Everton Close in on Tyrique George as Chelsea Trim Squad
Everton are moving quickly and decisively. Chelsea, by contrast, are cutting back and counting the cost.
At the centre of it all is Tyrique George.
The 20-year-old winger is close to sealing a permanent move to Goodison Park after a four-month loan that quietly won over David Moyes and his staff. Everton had an option to buy George for £25m as part of the original deal, but the club have reworked the structure, shifting from a straight fee to a package built around add-ons.
It is a smart, calculated gamble on potential rather than past output. George played 11 times last season, starting only once, yet his attitude and intensity clearly hit the right notes. Moyes labelled him “an excellent boy” with an “excellent work-rate” before the final game of the campaign, a nod that felt more like a recommendation to the board than a throwaway compliment.
Everton reshape the midfield
The move for George is only one piece of a broader rebuild on Merseyside.
Everton are finalising a £16m deal for Middlesbrough midfielder Hayden Hackney, another young player viewed as a long-term pillar rather than a short-term fix. Merlin Rohl, who impressed on loan from SC Freiburg last season, is also set to make his stay permanent, adding creativity and legs in advanced areas.

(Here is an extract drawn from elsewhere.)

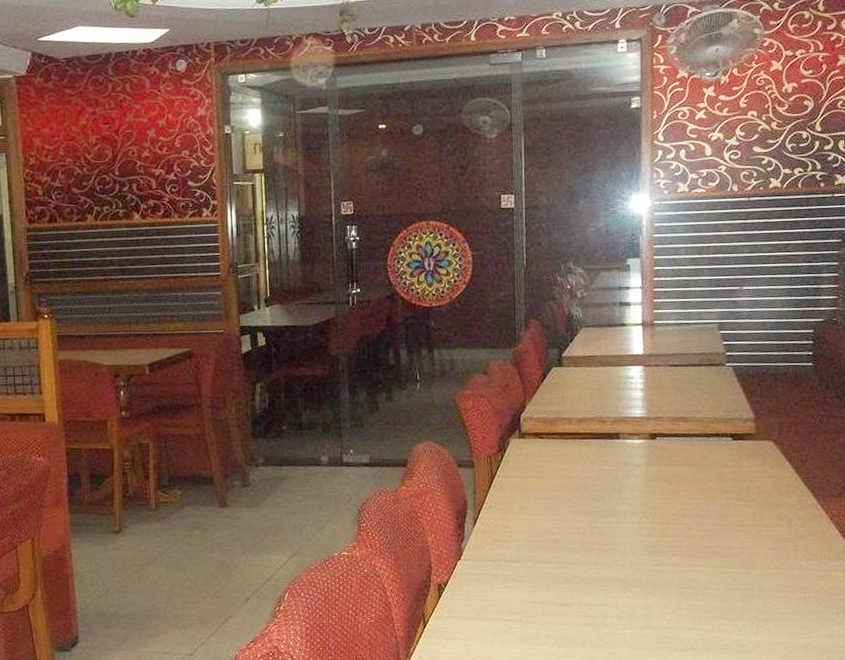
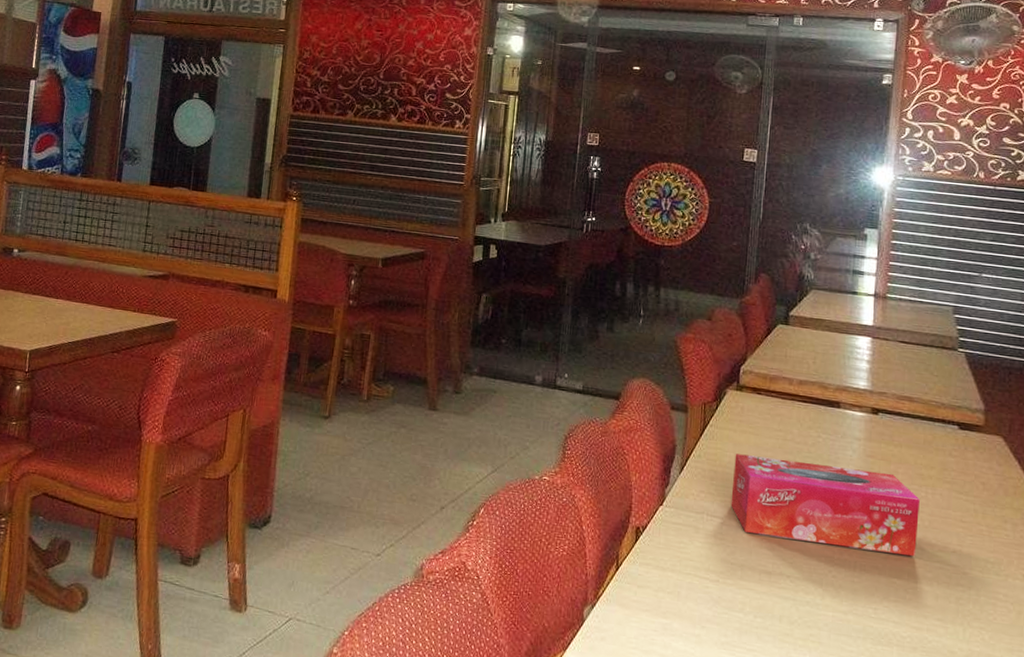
tissue box: none [524,492,702,572] -> present [730,453,920,557]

Those arrivals come against a backdrop of change in the dressing room. Idrissa Gana Gueye and Seamus Coleman, two of the most experienced figures at the club, have departed after their contracts expired. Their exits underline the shift in profile: out go the veterans, in come players still on the rise.
George fits that pattern perfectly. A Chelsea academy product, he has effectively been on the market for a year. RB Leipzig held talks with him last summer, attracted by his pace and direct running, but no agreement followed. A £22m move to Fulham then collapsed on deadline day in September 2025, leaving the winger in limbo.
Everton’s loan offered a way out and, more importantly, a stage. He did not rack up huge minutes, yet he did enough to convince Moyes that, with time and trust, there is a Premier League player in there. The renegotiated deal suggests Everton are convinced of the upside but keen to protect themselves if the leap proves too steep.
Chelsea’s reset under Xabi Alonso
For Chelsea, George’s sale is part of a much bigger equation.
New manager Xabi Alonso has walked into a club that finished 10th in the Premier League and missed out on European football. Fewer matches mean fewer opportunities for fringe players and fewer reasons to carry a bloated squad. They also mean less revenue from broadcasting and matchdays at a time when every financial line matters.
Chelsea remain under a Uefa settlement agreement for the next three seasons after breaching financial regulations last summer. That agreement hangs over every decision. Player trading is no longer just about refreshing the squad; it is a financial necessity.
There is still ambition in the market. Chelsea have already signed Marco Palestra from Atalanta and maintain interest in Crystal Palace’s Maxence Lacroix, Como’s Jacobo Ramon and Rayo Vallecano full-back Pep Chavarria. Alonso wants technical quality and tactical flexibility, and the recruitment drive reflects that.
But the other side of the ledger is just as important. Player sales are likely, and big names are firmly in the conversation. Real Madrid are interested in Enzo Fernandez. Como and Inter Milan are among the clubs keen on Trevoh Chalobah. The futures of Benoit Badiashile, Tosin Adarabioyo and Wesley Fofana are uncertain, as are those of forwards Alejandro Garnacho and Liam Delap.
Chelsea are not just trimming at the edges; they are open to reshaping the spine.
A window that will define two directions
George’s impending move to Everton captures the contrast between the two clubs.
For Everton, it is about building something sustainable: younger legs, higher ceilings, and fees structured to reflect risk. Hackney’s arrival, Rohl’s permanent deal, and the departure of long-serving figures like Gueye and Coleman all point to a squad being turned over with intent rather than panic.
For Chelsea, it is about control. Controlling costs, controlling squad size, controlling the fallout from past spending. Deals like George’s help ease the pressure, even as the club continue to chase targets that fit Alonso’s vision.
One winger’s permanent switch from Stamford Bridge to Goodison Park will not define either season on its own. But it does ask a sharper question: who will manage this transition better – the club trying to grow into something new, or the one trying to shrink into something sustainable?